Ma, se non vi spiace, fermiamoci un momento ad osservar queste belle creature che dicono ohimè, e cercano nella frescura delle notti refrigerio al caldo soffocante, e forse all’ardore della passione. Non più volti rosei ed accesi, non più labbra coralline, o del bel rosso garofanato. La moda è cambiata; fin dal 1824, cantava il Guadagnoli:

Un viso rosso è un viso da osteria
E non è un viso di galanteria.

Le donne son diventate pallide, languide, sentimentali: l’anemia romantica, il veleno sottile della passione è penetrato nelle lor vene, e un ardore interno, nuovo, insolito, misterioso, le abbrucia.
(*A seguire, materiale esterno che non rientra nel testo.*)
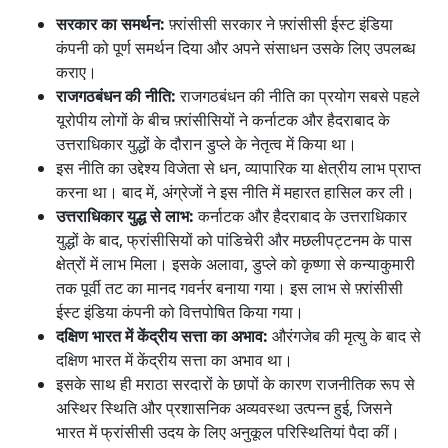
सरकार का समर्थन:
फ़्रांसीसी सरकार ने फ़्रांसीसी ईस्ट इंडिया
कंपनी को पूर्ण समर्थन दिया और अपने संसाधन उसके लिए उपलब्ध
कराए।
राजगठबंधन की नीति:
राजगठबंधन की नीति का प्रयोग सबसे पहले
यूरोपीय लोगों के बीच फ़्रांसीसियों ने कर्नाटक और हैदराबाद के
उत्तराधिकार युद्धों के दौरान डुप्ले के नेतृत्व में किया था।
इस नीति का उद्देश्य विजेता से धन, व्यापारिक या क्षेत्रीय लाभ प्राप्त
करना था। बाद में, अंग्रेजों ने इस नीति में महारत हासिल कर ली।
उत्तराधिकार युद्ध से लाभ:
कर्नाटक और हैदराबाद के उत्तराधिकार
युद्धों के बाद, फ्रांसीसियों को पांडिचेरी और मछलीपट्टनम के पास
क्षेत्रों में लाभ मिला। इसके अलावा, डुप्ले को कृष्णा से कन्याकुमारी
तक पूर्वी तट का मानद गवर्नर बनाया गया। इस लाभ से फ़्रांसीसी
ईस्ट इंडिया कंपनी को वित्तपोषित किया गया।
दक्षिण भारत में केंद्रीय सत्ता का अभाव:
औरंगजेब की मृत्यु के बाद से
दक्षिण भारत में केंद्रीय सत्ता का अभाव था।
इसके साथ ही मराठा सरदारों के छापों के कारण राजनीतिक रूप से
अस्थिर स्थिति और प्रशासनिक अव्यवस्था उत्पन्न हुई, जिसने
भारत में फ्रांसीसी उदय के लिए अनुकूल परिस्थितियां पैदा कीं।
Prima, quando la Gazzetta di Firenze annunziava in 4ª pagina la Biblioteca piacevole ed istruttiva pubblicata da Guglielmo Piatti, che conteneva la Storia dei quattro spagnoli, in 11 volumi, le Sventure della famiglia d’Ortemberg, in 6 volumi, il Cimitero della Maddalena, in 8 volumi, e altre dilettose novità di questo genere; le donne non consumavan le veglie in simili letture, e all’amore bell’e fatto dei romanzi preferivano quello che sapevano fabbricarsi da loro; al sentimento preferivano la realtà, magari un po’ volgare, un po’ prosaica, ma viva e palpitante.
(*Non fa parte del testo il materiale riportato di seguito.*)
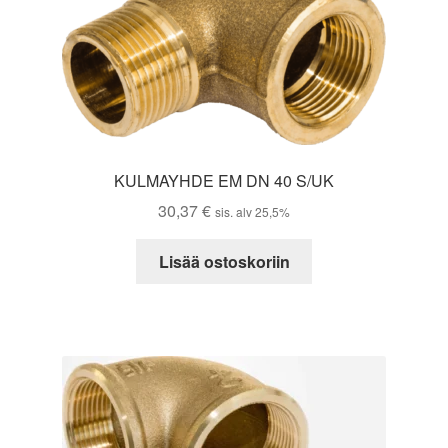
KULMAYHDE EM DN 40 S/UK
30,37
€
sis. alv 25,5%
Lisää ostoskoriin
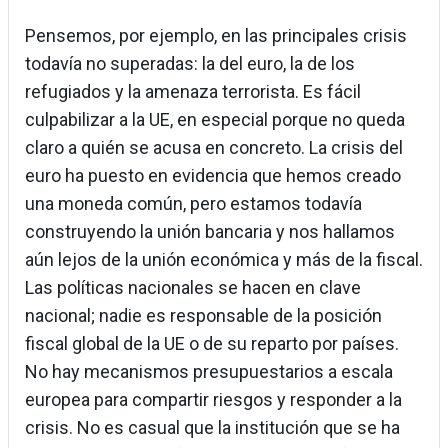
Pensemos, por ejemplo, en las principales crisis
todavía no superadas: la del euro, la de los
refugiados y la amenaza terrorista. Es fácil
culpabilizar a la UE, en especial porque no queda
claro a quién se acusa en concreto. La crisis del
euro ha puesto en evidencia que hemos creado
una moneda común, pero estamos todavía
construyendo la unión bancaria y nos hallamos
aún lejos de la unión económica y más de la fiscal.
Las políticas nacionales se hacen en clave
nacional; nadie es responsable de la posición
fiscal global de la UE o de su reparto por países.
No hay mecanismos presupuestarios a escala
europea para compartir riesgos y responder a la
crisis. No es casual que la institución que se ha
Bellezza estivaTutto il periodo napoleonico, nella vita, nell’arte, nella letteratura fu l’apoteosi della forza, del vigore, della forma. La pittura, la scultura, la moda idoleggiarono la bellezza esteriore; e quell’aura di rinnovato ellenismo, che aleggiò da per tutto, ricoperse con gli studiati lenocinii d’un’arte mascherata all’antica il sensualismo, che il settecento aveva incipriato con la galanteria. Scomparso l’eroe – o l’eroe de’ farabutti come lo chiamava il D’Elci – il sensualismo rimase. Non più guerre, non più quei macelli di giovine carne umana che lasciavano tanti vuoti dolorosi nelle famiglie e nel censimento: seguì la gioia del vivere, un senso di liberazione, come di chi si toglie un incubo doloroso; e il desiderio del piacere – l’epicureismo del D’Elci, – prese il sopravvento. Si cominciò a ballare e a godersela al Congresso di Vienna, mentre tutta Europa attendeva ansiosa il proprio assetto definitivo. Ma sì! chi poteva frenare quegl’impeti folli?
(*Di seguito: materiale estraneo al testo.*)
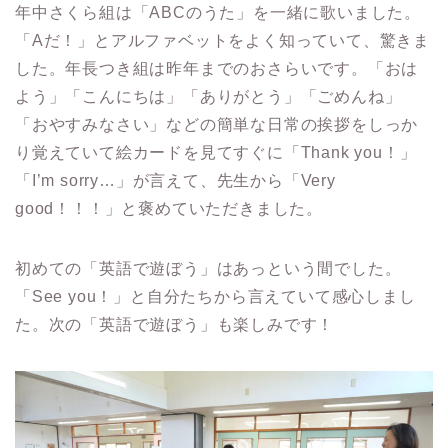
年中さくら組は「ABCのうた」を一緒に歌いました。
「Aだ！」とアルファベットをよく知っていて、驚きま
した。年長つき組は昨年までのおさらいです。「おは
よう」「こんにちは」「ありがとう」「ごめんね」
「おやすみなさい」などの簡単な日常の挨拶をしっか
り覚えていて絵カードを見てすぐに「Thank you！」
「I’m sorry…」が言えて、先生から「Very
good！！！」と褒めていただきました。
初めての「英語で遊ぼう」はあっという間でした。
「See you！」と自分たちから言えていて感心しまし
た。次の「英語で遊ぼう」も楽しみです！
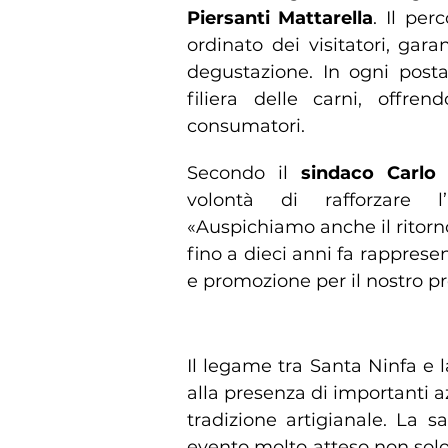
Piersanti Mattarella
. Il per
ordinato dei visitatori, gara
degustazione. In ogni postaz
filiera delle carni, offr
consumatori.
Secondo il
sindaco Carlo 
volontà di rafforzare l’
«Auspichiamo anche il ritorno
fino a dieci anni fa rapprese
e promozione per il nostro pr
Un brand gastronomico ch
Il legame tra Santa Ninfa e l
alla presenza di importanti 
tradizione artigianale. La 
evento molto atteso non solo 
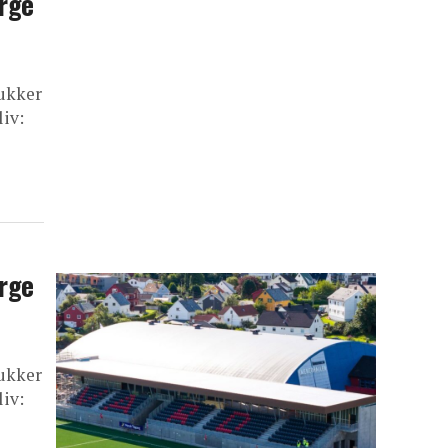
orge
lukker
iv:
orge
lukker
iv:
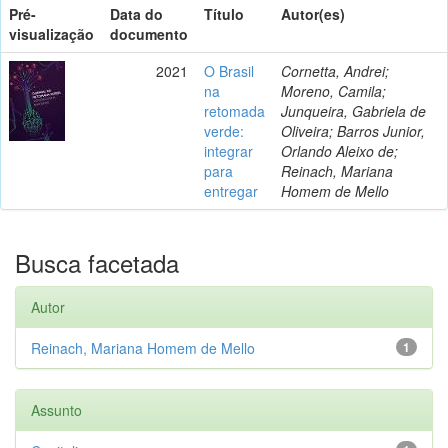
Pré-
Data do
Título
Autor(es)
visualização
documento
2021
O Brasil
Cornetta, Andrei;
na
Moreno, Camila;
retomada
Junqueira, Gabriela de
verde:
Oliveira; Barros Junior,
integrar
Orlando Aleixo de;
para
Reinach, Mariana
entregar
Homem de Mello
Busca facetada
Autor
Reinach, Mariana Homem de Mello
1
Assunto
Poi seguiron le restaurazioni; la religione riebbe il disopra, riprese a poco a poco il suo impero: le leggi, i motupropri tentarono rimettere le nuove generazioni, dopo tanti anni di sregolatezze giacobine e soldatesche, nella vecchia carreggiata. Ma ci volevano altro che le prediche del Presidente del Buon Governo e le musonerie del Granduca! Il mondo va da sé, ripeteva con la sua ghigna sarcastica il conte Fossombroni, e dai rapporti della polizia lo sapeva lui dove andasse. Perché il paterno regime di Ferdinando III e di Leopoldo II ebbe sempre gran cura di sapere a puntino ciò che si faceva nelle famiglie, nelle dimore patrizie e nelle case dei cittadini. Fioccavano le denunzie anonime: si mettevano in moto gli emissari, si riferiva, si scriveva, si chiamavano i colpevoli a Palazzo Nonfinito o negli Ufizi dei Commissari: e lì grandi lavate di capo e minacce di sfratto pei non regnicoli e per gli altri minacce di clausure in conventi e d’esercizi spirituali in qualche casa di novizi. La gente stava a sentire, lasciava passar la burrasca: e poi daccapo, come prima, se non peggio di prima!

[…]

Ma, in buon punto, capitarono a Firenze i forestieri e dilagò la colluvie de’ romanzi sentimentali: tutto allora cambiò, a poco a poco, carattere, e la passione accese i cuori, e l’amore bell’e fatto dei romanzi, il misticismo, l’ideale fu come un balsamo salutare, che calmò gli ardori troppo scomposti. L’amore bell’e fatto, rese inutile quello da farsi; o almeno lo rivestì d’un velo d’idealità vereconda. E la moda aiutò, cooperò alla riforma: non più le vesti attillate e discinte che consentivano ogni linea della persona. La Rivoluzione, ne’ suoi impeti selvaggi, aveva spazzato via i guardinfanti, i paniers, i busti che stringevano i fianchi e la vita. Durante l’Impero non fu possibile la restaurazione del busto, perché Mad. de Longuéville e l’Imperatrice, la cui vita era corta e tozza, vi si opposero recisamente. Più tardi, dopo il 1820, e trionfalmente nel 1825, riapparve con le sue stecche, co’ suoi legacci, con le sue morse di ferro, chi sapeva con arte comprimere i superbi, sostenere i deboli e gli smarriti, sostituire gli assenti. – La gemma rientrò nel suo astuccio; e sotto le sapienti corazze fu più malagevole trovar la via dei deboli cuori.